For the data below, transcribe the part that opens with the line containing "Саморезы по дереву" and closes with the line containing "L’estate è la", exactly and with no pictures.

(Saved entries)
Start of Block
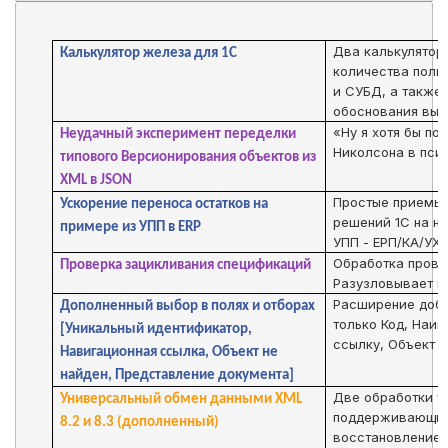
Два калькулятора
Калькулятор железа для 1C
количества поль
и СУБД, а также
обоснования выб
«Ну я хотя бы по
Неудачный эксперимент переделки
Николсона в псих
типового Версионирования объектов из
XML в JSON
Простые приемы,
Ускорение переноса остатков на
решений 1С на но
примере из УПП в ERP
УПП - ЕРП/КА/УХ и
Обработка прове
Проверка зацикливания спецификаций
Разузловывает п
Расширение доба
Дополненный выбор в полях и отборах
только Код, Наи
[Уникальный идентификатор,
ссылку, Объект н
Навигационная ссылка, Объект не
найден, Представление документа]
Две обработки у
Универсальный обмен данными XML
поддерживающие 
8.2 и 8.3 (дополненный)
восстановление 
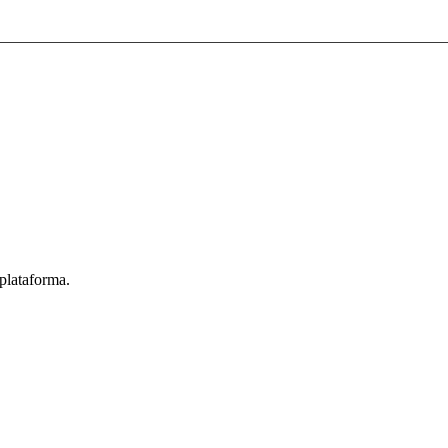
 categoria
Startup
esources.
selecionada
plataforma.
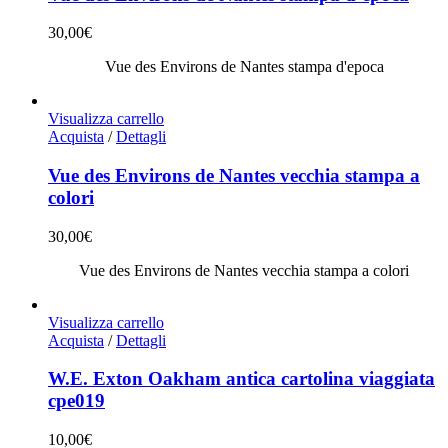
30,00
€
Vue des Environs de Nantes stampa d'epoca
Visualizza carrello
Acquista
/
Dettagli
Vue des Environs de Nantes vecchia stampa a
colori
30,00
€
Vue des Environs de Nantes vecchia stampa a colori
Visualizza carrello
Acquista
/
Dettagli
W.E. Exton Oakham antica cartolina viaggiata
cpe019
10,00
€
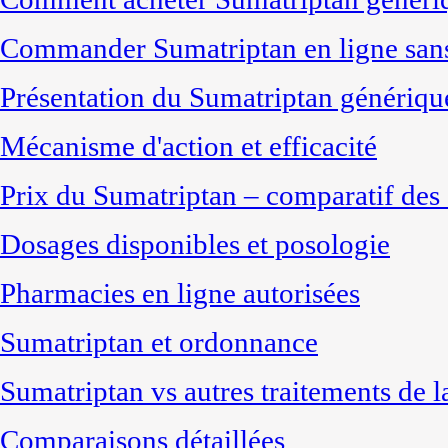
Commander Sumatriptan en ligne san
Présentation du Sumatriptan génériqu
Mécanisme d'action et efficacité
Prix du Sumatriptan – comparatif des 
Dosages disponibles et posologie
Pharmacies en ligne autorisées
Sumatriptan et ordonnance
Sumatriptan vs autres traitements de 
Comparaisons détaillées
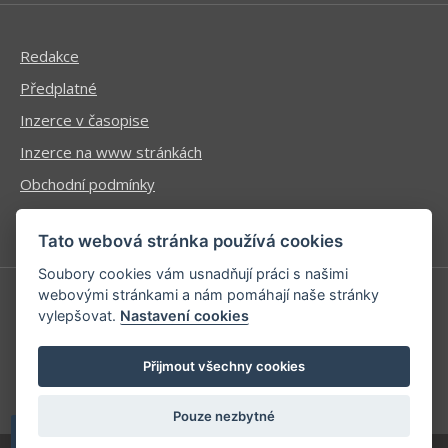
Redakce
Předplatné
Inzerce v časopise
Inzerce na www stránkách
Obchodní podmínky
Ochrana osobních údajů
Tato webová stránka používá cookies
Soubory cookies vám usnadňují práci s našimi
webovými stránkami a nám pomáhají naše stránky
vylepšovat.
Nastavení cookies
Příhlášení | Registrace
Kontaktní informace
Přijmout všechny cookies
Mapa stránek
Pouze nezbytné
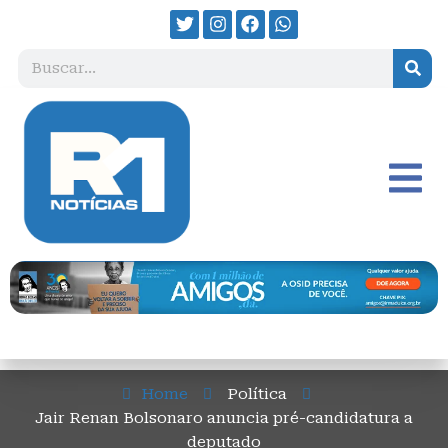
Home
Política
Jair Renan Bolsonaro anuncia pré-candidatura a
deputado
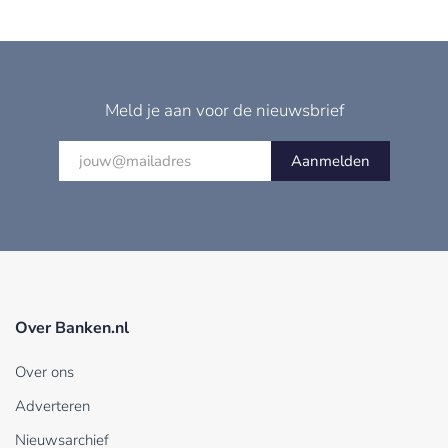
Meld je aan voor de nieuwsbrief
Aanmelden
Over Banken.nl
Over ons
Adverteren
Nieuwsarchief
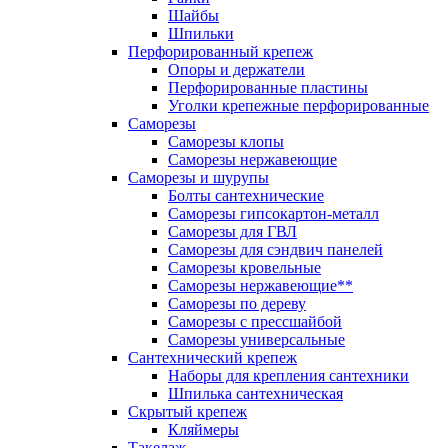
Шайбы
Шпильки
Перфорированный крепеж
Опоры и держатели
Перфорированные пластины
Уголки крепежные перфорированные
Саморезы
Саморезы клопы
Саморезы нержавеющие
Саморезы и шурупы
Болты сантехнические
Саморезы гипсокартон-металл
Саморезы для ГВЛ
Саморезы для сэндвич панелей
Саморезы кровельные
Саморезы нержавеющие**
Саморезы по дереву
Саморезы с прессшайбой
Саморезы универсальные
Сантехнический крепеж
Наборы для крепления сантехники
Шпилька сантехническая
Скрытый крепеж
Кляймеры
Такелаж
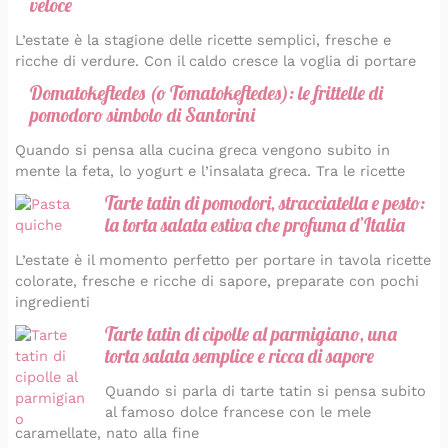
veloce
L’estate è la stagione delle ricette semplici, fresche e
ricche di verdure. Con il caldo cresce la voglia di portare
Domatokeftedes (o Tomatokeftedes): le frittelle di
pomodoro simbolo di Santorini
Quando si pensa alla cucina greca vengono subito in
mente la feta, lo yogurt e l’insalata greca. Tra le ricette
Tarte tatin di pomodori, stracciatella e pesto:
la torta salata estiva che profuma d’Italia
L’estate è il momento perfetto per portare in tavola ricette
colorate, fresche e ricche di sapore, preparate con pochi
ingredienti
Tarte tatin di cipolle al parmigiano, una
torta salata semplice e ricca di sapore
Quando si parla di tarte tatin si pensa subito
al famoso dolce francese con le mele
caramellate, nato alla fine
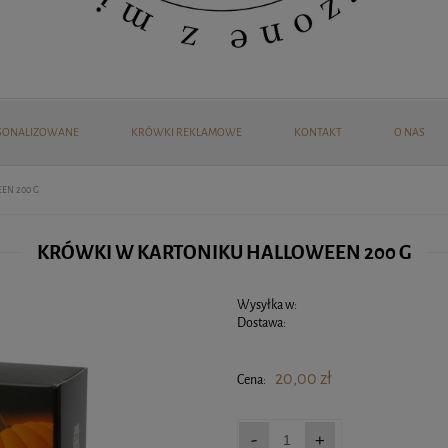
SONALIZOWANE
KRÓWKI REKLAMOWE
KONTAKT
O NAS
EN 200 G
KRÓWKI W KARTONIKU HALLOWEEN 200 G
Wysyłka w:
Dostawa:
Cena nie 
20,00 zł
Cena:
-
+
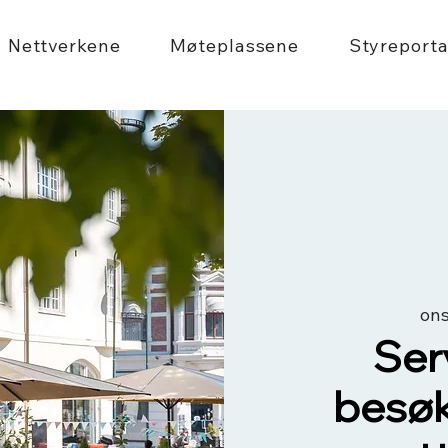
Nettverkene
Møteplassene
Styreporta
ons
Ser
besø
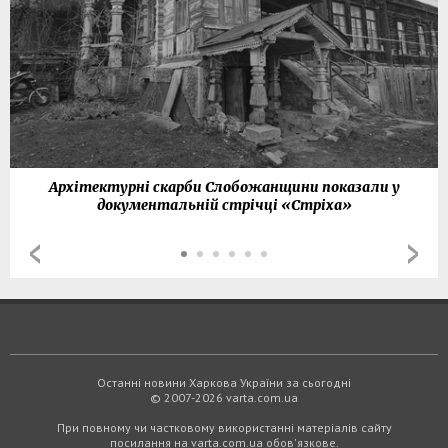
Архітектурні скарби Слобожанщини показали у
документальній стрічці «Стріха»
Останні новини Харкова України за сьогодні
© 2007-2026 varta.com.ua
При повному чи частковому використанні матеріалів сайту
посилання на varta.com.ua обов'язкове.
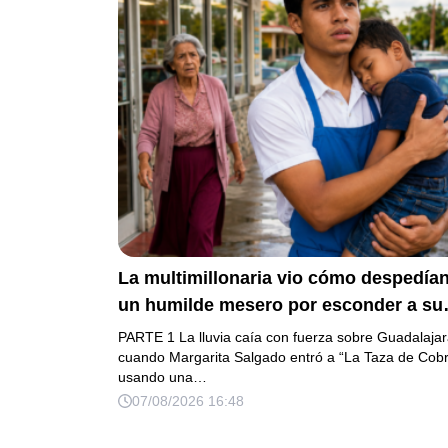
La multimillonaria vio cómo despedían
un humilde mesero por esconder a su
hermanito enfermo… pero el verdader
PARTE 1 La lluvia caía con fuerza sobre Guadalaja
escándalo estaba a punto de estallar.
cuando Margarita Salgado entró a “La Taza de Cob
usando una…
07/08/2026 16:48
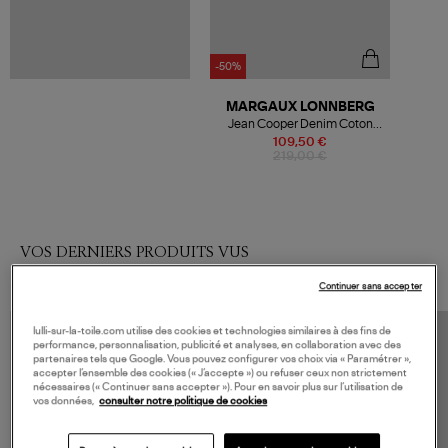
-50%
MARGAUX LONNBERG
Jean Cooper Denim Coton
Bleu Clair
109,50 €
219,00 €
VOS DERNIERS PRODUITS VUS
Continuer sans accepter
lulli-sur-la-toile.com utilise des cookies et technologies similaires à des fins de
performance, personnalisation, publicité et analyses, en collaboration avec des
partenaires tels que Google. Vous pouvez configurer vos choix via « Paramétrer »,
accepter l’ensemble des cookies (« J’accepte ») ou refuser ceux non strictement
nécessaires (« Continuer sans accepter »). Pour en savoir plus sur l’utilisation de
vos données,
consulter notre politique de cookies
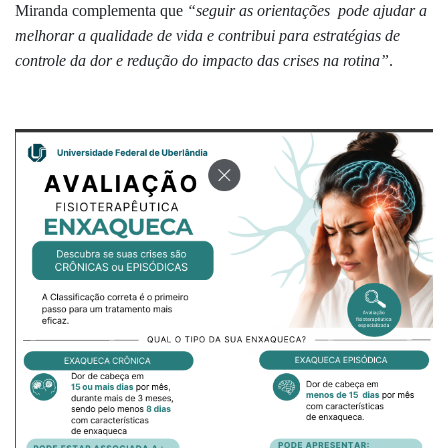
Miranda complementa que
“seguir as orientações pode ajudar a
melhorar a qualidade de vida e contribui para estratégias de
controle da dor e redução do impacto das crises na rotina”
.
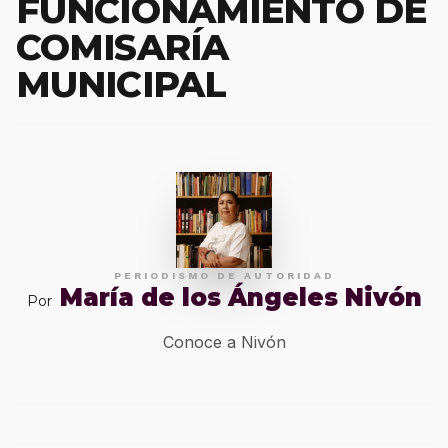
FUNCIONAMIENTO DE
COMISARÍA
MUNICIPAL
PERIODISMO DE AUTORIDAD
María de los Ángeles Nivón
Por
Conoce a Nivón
End of Block
**THE ANSWER**
Саморезы по дереву
Саморезы с прессшайбой
Саморезы универсальные
Сантехнический крепеж
Наборы для крепления сантехники
Шпилька сантехническая
Скрытый крепеж
Кляймеры
Такелаж
veloce
L’estate è la stagione delle ricette semplici, fresche e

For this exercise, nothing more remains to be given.